Even though the first category generated by ≤ is what you get when you forget the matrix structure of the second category — by replacing each infinite collection of arrows in each case with a single arrow between the same points — that second category of injective linear operators is substantially different from the simple one described by ≤.

This is just scratching the surface of one fingernail of category theory; but hopefully it convinces you that categories and reflexive, transitive binary relations are not trivially equivalent.

Solution 2:

A directed multigraph can be thought of as a one-dimensional simplicial complex: the vertices are points, and the edges are 1-simplices.
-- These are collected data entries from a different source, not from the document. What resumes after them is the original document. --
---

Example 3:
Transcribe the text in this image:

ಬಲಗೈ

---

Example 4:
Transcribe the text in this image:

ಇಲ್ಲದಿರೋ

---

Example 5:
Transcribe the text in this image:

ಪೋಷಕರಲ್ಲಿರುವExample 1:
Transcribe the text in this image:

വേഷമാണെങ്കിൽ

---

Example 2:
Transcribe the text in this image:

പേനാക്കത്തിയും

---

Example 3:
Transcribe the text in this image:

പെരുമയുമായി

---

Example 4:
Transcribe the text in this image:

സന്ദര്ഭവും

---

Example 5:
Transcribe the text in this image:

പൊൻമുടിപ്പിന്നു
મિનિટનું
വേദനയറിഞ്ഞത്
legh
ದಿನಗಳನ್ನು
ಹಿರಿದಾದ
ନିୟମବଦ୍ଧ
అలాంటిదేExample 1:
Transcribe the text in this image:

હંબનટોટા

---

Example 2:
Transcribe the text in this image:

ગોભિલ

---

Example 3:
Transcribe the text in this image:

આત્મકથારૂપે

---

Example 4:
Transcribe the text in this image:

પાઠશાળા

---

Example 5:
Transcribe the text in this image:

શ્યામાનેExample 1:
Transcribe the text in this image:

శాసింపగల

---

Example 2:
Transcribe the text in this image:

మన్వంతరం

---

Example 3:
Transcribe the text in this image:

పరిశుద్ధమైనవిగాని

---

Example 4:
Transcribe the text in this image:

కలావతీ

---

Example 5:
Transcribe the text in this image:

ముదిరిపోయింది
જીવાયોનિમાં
Given a category, we can form its nerve, and the 1-skeleton will essentially be a multi-graph.

The observation of the OP is that these two constructions are roughly inverse to each other.
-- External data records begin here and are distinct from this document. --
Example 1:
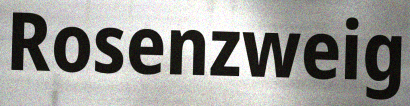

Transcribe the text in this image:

Rosenzweig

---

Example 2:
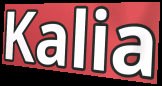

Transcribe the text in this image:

Kalia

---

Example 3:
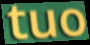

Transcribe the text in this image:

The relationship between simplicial sets and categories is an important one, and is at the basis of the theory of higher categories and its relationship to homotopy theory. Thus the OP's observation and question shouldn't be dismissed.
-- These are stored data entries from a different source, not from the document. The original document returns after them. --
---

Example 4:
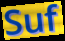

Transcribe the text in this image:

Suf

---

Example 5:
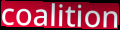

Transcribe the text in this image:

coalitionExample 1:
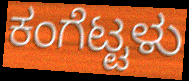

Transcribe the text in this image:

ಕಂಗೆಟ್ಟಳು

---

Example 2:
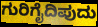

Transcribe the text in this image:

ಗುರಿಗೈದಿಪುದು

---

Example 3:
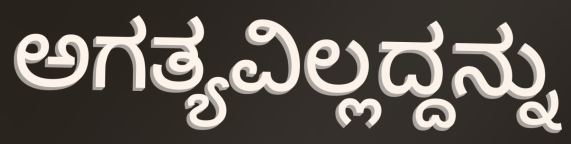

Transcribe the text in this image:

ಅಗತ್ಯವಿಲ್ಲದ್ದನ್ನು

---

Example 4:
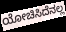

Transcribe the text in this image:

ಯೋಚಿಸಿದೆನಲ್ಲ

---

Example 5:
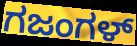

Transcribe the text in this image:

ಗಜಂಗಳ್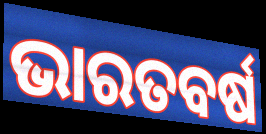
ଭାରତବର୍ଷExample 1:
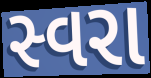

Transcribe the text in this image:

સ્વરા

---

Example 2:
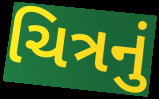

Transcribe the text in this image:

ચિત્રનું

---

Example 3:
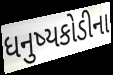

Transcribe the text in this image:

ધનુષ્યકોડીના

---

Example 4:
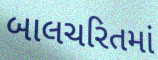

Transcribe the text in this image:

બાલચરિતમાં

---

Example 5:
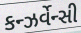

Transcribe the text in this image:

કન્ઝર્વેન્સી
On the other hand, I'm not sure that I agree with the sentiment of the OP's final non-parenthetical sentence: "I don't see how it justifies treating the two as separate branches rather than syntactic shims on identical concepts." Certainly (multi-)graph theorists and (higher-)category/homotopy theorists both make itensive studies of 1-dimensional simplicial sets, but the questions they ask and the constructions they are concerned with are typically extremely different. If they do find common ground, that's great, but they needn't be obliged to seek it.

Most working mathematicians using categories are, furthermore, not thinking in a homotopical/simplicial way at all about the structures involved, but are just taking advantage of the very useful language and range of concepts that category theory provides. These are concepts that (as far as I know) are not used at all by those studying multi-graphs and related structures, and so I don't see any reason that people should be obliged or even encouraged to translate (what to them are) familiar category-theoretic notions into a different terminological framework of relations/multi-graphs.

[Added: Ryan Budney's comment above makes essentially the same point in a pithier fashion.]

Solution 3:

This is an example of that the axioms of a theory doesn't say much of the intentions with the theory. The purpose of relation has never been to study universal properties, for example.